▶ [原文]:
******
看護士すら、もはや人気がない

やさしくて、つらそうな顔をして、やがて辞めていく介護福祉士さんたち。いったい彼らに何が起きているのか?実は、背後でとんでもない状況があるということらしい。

それはなんのことはない。この仕事が、全く割に合わないということだ。とにかく、仕事が大変。こういっては何だが、介護という作業は肉体労働だ。しかも訳のわからなくなってしまった人間を相手にしなければならないし、下の世話もしなければならない。ちょっと昔の言葉を使えば3K(キツイ、暗い、キタナイ)な仕事である。

いやちょっと待て、これと同じ仕事なら看護士があるじゃないか。ところが違うのである。何が違うのか。それは二つ。一つは労働量。身動きもままならない人たちの世話が介護福祉士の人の仕事。必要とされる体力はハンパではない。もう一つは、そしてこちらの方が大きな問題なのだが、賃金があまりに低いと言うことだ。彼らは介護福祉士としての訓練を受けてきたはず。そう、介護福祉士の専門学校とか大学を出てきたエキスパート。ところが、あまりに経済的な見返りが低いのである。
******
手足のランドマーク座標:
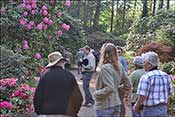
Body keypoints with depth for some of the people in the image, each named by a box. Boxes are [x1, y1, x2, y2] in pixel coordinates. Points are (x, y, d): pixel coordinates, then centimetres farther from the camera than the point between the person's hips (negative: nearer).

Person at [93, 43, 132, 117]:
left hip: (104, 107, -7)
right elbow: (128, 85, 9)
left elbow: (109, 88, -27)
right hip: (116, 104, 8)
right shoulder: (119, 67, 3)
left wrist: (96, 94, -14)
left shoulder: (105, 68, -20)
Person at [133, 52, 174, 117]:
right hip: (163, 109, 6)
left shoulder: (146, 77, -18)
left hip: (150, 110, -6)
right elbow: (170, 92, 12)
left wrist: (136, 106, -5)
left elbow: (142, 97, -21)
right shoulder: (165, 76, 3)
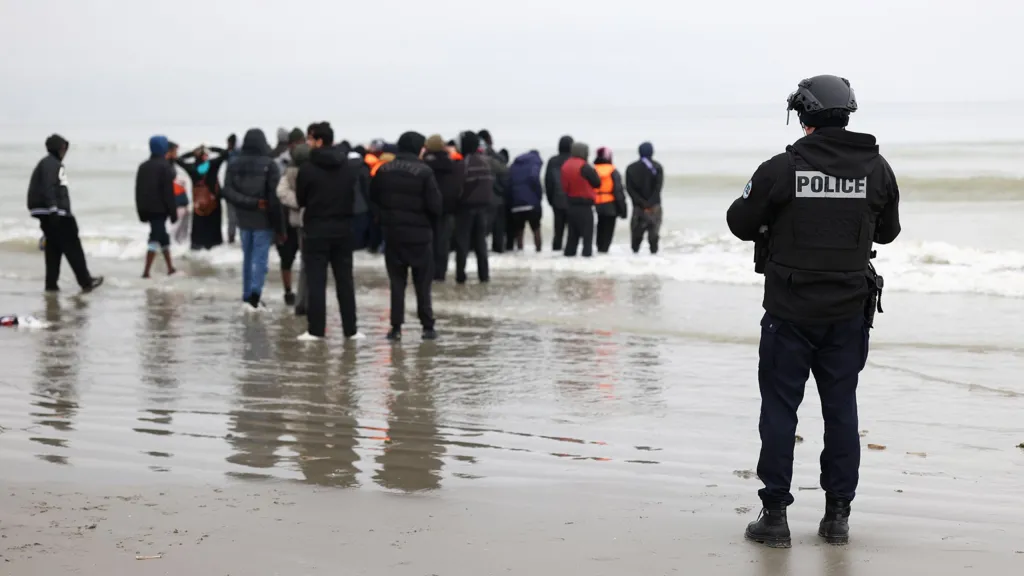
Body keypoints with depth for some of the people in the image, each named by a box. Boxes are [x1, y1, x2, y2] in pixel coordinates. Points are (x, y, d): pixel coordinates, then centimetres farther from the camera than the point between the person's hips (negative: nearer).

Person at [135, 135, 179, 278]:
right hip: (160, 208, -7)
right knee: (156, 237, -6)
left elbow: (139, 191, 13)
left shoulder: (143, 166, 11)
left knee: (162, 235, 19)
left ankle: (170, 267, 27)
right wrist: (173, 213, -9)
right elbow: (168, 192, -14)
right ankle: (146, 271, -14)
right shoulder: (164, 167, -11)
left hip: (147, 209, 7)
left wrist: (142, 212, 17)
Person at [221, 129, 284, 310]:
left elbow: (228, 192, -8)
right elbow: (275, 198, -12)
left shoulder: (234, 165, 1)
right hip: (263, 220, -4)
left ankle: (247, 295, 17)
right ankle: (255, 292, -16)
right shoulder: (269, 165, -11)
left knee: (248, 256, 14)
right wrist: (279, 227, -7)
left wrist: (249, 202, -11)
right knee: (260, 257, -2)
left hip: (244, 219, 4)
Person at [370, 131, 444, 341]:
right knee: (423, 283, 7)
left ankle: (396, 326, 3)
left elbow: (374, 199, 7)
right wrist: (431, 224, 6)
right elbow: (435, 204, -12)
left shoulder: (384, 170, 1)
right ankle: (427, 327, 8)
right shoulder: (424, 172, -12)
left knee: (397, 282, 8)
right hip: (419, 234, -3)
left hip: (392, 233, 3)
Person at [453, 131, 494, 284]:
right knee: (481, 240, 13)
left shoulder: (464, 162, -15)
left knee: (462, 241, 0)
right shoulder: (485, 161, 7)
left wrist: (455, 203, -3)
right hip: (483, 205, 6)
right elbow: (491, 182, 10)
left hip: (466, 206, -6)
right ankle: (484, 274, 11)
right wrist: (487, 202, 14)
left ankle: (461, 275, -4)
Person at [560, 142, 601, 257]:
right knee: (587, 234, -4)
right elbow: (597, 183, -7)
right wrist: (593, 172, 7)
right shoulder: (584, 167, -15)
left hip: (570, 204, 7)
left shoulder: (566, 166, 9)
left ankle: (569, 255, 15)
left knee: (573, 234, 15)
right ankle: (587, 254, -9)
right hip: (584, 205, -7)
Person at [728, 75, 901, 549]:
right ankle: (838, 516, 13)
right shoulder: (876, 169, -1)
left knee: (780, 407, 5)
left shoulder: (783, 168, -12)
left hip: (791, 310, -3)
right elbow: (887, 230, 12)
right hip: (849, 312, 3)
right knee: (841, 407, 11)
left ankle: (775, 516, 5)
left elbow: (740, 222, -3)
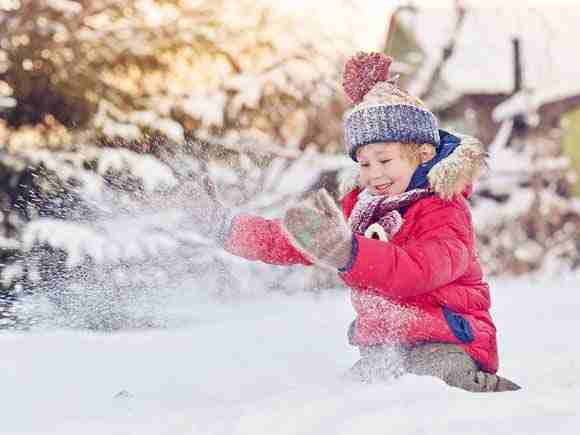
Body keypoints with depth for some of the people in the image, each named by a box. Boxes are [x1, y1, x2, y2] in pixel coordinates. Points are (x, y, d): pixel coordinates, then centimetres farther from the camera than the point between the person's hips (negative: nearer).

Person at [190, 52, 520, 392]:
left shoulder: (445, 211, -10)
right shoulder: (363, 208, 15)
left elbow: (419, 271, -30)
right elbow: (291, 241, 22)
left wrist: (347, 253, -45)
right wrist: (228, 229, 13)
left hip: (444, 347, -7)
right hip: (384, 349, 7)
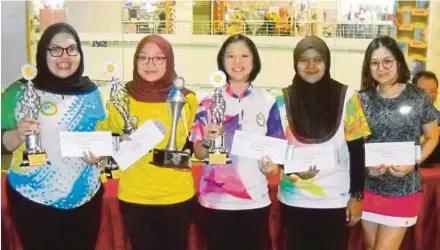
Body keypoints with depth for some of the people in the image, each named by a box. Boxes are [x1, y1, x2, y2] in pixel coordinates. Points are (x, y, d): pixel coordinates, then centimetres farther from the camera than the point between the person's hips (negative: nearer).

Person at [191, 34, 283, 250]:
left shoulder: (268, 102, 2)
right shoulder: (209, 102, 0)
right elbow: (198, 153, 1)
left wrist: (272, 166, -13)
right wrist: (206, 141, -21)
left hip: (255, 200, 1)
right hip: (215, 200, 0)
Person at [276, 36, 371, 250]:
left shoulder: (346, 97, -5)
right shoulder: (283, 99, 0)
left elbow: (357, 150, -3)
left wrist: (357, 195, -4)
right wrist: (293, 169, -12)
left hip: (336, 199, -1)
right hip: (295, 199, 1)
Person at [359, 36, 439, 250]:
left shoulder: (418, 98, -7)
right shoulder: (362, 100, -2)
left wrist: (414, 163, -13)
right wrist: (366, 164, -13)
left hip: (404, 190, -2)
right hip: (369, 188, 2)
******
▶ [取り組む内容]:
a - 介護福祉士についての文章を二文で要約せよ。
b - 介護福祉士についての文章から、「それはなんのことはない。この」で始まり「済的な見返りが低いのである。」まで続く部分を、一字も変えずに抜き出せ。
ここでは行の情報を使う必要はない。

▶ [解答一覧]:
a - やさしくつらそうな顔をした介護福祉士たちが辞めていくのは、この仕事がまったく割に合わないからであり、肉体労働で下の世話もしなければならない3Kの仕事だと文章は述べている。看護士の仕事との違いとして、必要な体力がはんぱではないほどの労働量と、専門学校や大学を出たエキスパートなのに賃金があまりに低いという二点を挙げている。

b -
それはなんのことはない。この仕事が、全く割に合わないということだ。とにかく、仕事が大変。こういっては何だが、介護という作業は肉体労働だ。しかも訳のわからなくなってしまった人間を相手にしなければならないし、下の世話もしなければならない。ちょっと昔の言葉を使えば3K(キツイ、暗い、キタナイ)な仕事である。

いやちょっと待て、これと同じ仕事なら看護士があるじゃないか。ところが違うのである。何が違うのか。それは二つ。一つは労働量。身動きもままならない人たちの世話が介護福祉士の人の仕事。必要とされる体力はハンパではない。もう一つは、そしてこちらの方が大きな問題なのだが、賃金があまりに低いと言うことだ。彼らは介護福祉士としての訓練を受けてきたはず。そう、介護福祉士の専門学校とか大学を出てきたエキスパート。ところが、あまりに経済的な見返りが低いのである。